Together with seven-year business partner Bobby Lopez, a 55-year teaching pro who splits time between Richmond, Virginia and the Strand, deMaille created the Quick Fix Golf school and app.
The app allows golfers to send swing videos to receive virtual swing analysis and instruction, and golfers were encouraged to go to Tupelo Bay for further instruction if they wanted it.
“The QuickFixGolf app was what Darren lived, slept and breathed every day of our six-year relationship,” said Shelley, who met deMaille taking a lesson from him. “He spent every spare moment, and every spare company and personal dollar, creating and perfecting that app. It is on the precipice of being a virtual golf game-changer. The app is completed and awesome. . . . What I think Darren would want is to see his app become what he intended it to be.”
deMaille was named the Myrtle Beach Area Chamber of Commerce Entrepreneur of the Year in 2021 for Quick Fix Golf.
Lopez said he’s still processing deMaille’s death and isn’t sure about the future of the app and golf school at Tupelo Bay without him.
“It’s a lot to handle with just one person,” Lopez said. “We put so much work into it I hate to see it die. But it will be hard to find another [partner] like him.”

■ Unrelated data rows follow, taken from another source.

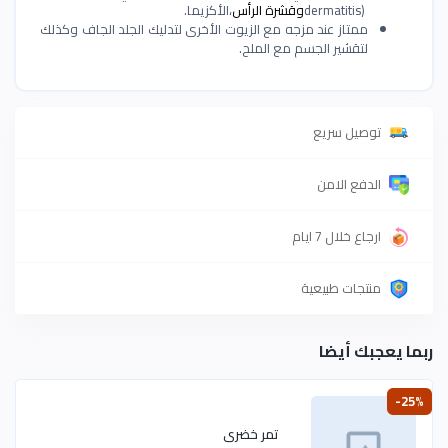
dermatitis)
وقشرة الرأس
،الأكزيما
.
ممتاز عند مزجه مع الزيوت الأخرى لتدليك الجلد الجاف وكذلك
لتقشير الجسم مع الملح
.
توصيل سريع
الدفع الامن
ارجاع خلال 7 ايام
منتجات طبيعية
ربما يعجبك أيضا
-25%
تمر خضرى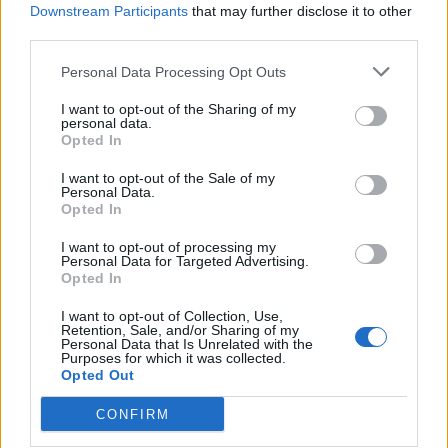
Downstream Participants
that may further disclose it to other
25 Agosto 2014
Respostas:
0
third parties.
InOff
InOff
25 Agosto 2014
Respostas:
0
Personal Data Processing Opt Outs
Almada
I want to opt-out of the Sharing of my
ALMADA
personal data.
27 Agosto 2014
Respostas:
0
Opted In
Heliana
Heliana
I want to opt-out of the Sale of my
27 Agosto 2014
Respostas:
0
Personal Data.
isahrocha
Opted In
isahrocha
27 Agosto 2014
Respostas:
0
I want to opt-out of processing my
Personal Data for Targeted Advertising.
Dany-X88
Opted In
Dany-X88
3 Setembro 2014
Respostas:
0
I want to opt-out of Collection, Use,
FAQ's Técnicas:
Retention, Sale, and/or Sharing of my
NinaClara
Personal Data that Is Unrelated with the
10 Setembro 2014
Respostas:
0
Purposes for which it was collected.
FAQ: Códigos de Promoção
Opted Out
InOff
30 Setembro 2014
Respostas:
4
CONFIRM
Oferta de assinaturas
valmello1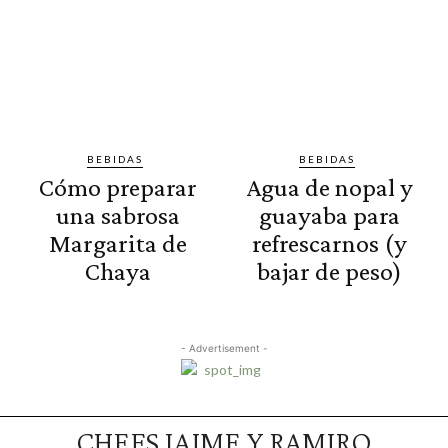
BEBIDAS
BEBIDAS
Cómo preparar
Agua de nopal y
una sabrosa
guayaba para
Margarita de
refrescarnos (y
Chaya
bajar de peso)
- Advertisement -
CHEFS JAIME Y RAMIRO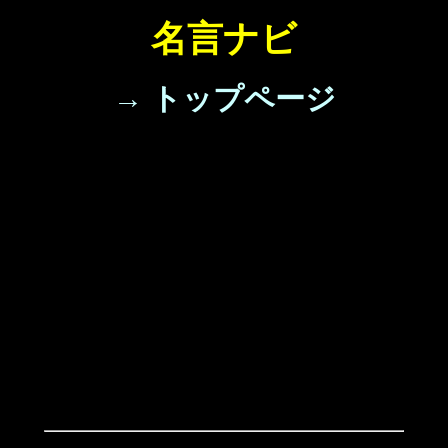
名言ナビ
→ トップページ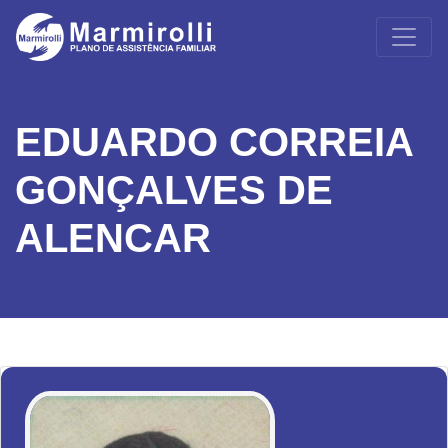
EDUARDO CORREIA
GONÇALVES DE
ALENCAR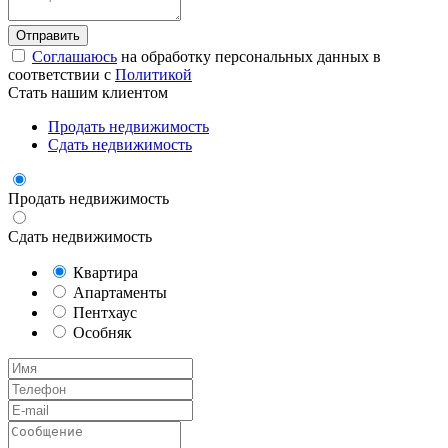
Соглашаюсь
на обработку персональных данных в
соответствии с
Политикой
Стать нашим клиентом
Продать недвижимость
Сдать недвижимость
Продать недвижимость
Сдать недвижимость
Квартира
Апартаменты
Пентхаус
Особняк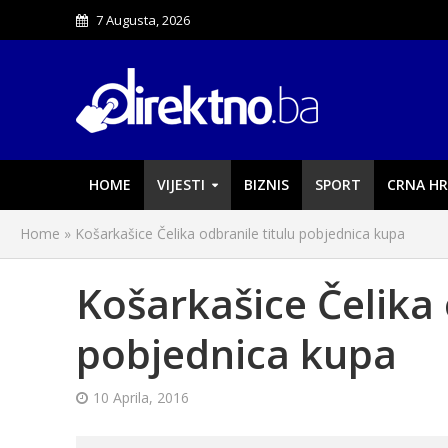
7 Augusta, 2026
HOME
VIJESTI
BIZNIS
SPORT
CRNA HR
Home
»
Košarkašice Čelika odbranile titulu pobjednica kupa
Košarkašice Čelika 
pobjednica kupa
10 Aprila, 2016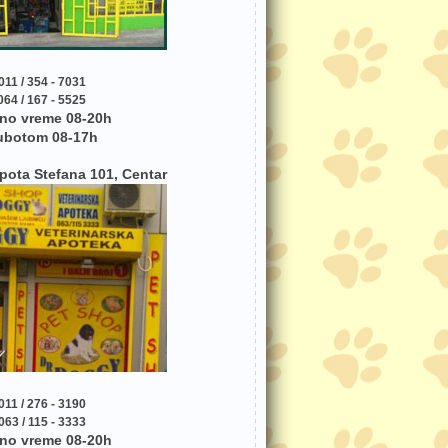
011 / 354 - 7031
064 / 167 - 5525
no vreme 08-20h
ubotom 08-17h
pota Stefana 101, Centar
011 / 276 - 3190
063 / 115 - 3333
no vreme 08-20h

deMaille won several awards over the past few years, in addition to his chamber honor.
He was named a top 100 teacher in the nation by the Golf Range Association of America in 2021, 2022 and 2024.
He won the Myrtle Beach Herald readers choice award as the Best Teacher on the Grand Strand in 2023 and 2024.

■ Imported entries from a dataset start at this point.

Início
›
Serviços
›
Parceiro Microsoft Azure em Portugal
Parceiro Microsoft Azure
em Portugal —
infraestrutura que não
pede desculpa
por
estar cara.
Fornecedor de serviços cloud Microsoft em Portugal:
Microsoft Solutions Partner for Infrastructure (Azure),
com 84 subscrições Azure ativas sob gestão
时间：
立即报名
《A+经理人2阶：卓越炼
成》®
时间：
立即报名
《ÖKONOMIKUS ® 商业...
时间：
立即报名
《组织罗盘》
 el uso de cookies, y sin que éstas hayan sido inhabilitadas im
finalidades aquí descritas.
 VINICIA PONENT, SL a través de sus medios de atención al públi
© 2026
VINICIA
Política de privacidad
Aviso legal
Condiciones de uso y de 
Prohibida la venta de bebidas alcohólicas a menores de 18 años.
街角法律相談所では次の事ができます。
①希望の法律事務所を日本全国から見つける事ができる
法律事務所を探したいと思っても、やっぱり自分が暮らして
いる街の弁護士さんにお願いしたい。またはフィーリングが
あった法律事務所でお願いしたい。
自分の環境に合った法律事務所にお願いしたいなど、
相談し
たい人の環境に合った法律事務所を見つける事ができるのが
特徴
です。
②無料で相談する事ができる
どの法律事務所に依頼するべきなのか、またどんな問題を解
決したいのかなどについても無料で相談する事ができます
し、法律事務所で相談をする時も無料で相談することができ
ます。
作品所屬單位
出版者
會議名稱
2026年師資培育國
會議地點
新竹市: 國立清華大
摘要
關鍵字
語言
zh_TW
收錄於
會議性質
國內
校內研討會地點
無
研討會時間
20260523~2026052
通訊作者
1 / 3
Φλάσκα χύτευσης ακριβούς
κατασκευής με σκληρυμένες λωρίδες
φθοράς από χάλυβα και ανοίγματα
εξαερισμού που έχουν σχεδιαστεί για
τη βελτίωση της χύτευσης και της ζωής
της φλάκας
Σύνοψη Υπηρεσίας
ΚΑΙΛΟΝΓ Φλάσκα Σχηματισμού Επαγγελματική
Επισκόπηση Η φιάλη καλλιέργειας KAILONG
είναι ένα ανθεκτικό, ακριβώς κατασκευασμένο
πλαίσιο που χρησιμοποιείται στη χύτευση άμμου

He was a 2021 Golf Digest instructor nominee for best in state and top 100 nationally, as well as a Carolinas PGA Section Teacher of the Year nominee in 2021, 2022 and 2024.
“He sent me a text out of the blue about two days before he died just saying how much he loved teaching golf,” Lopez said. “That was his No. 1 love. He did [a lot] of things without any income coming out of it. He just did it out of the goodness of his heart. He was high-energy. He would go the extra mile with people. He would be patient with people trying to learn the game. He was very big on helping.”
deMaille has three children from his previous marriage “that he absolutely adored,” Shelley said: Mackenzie, 14; Dylan, 12; and Teighlor, 10.
Funeral arrangements were yet to be finalized as of Tuesday.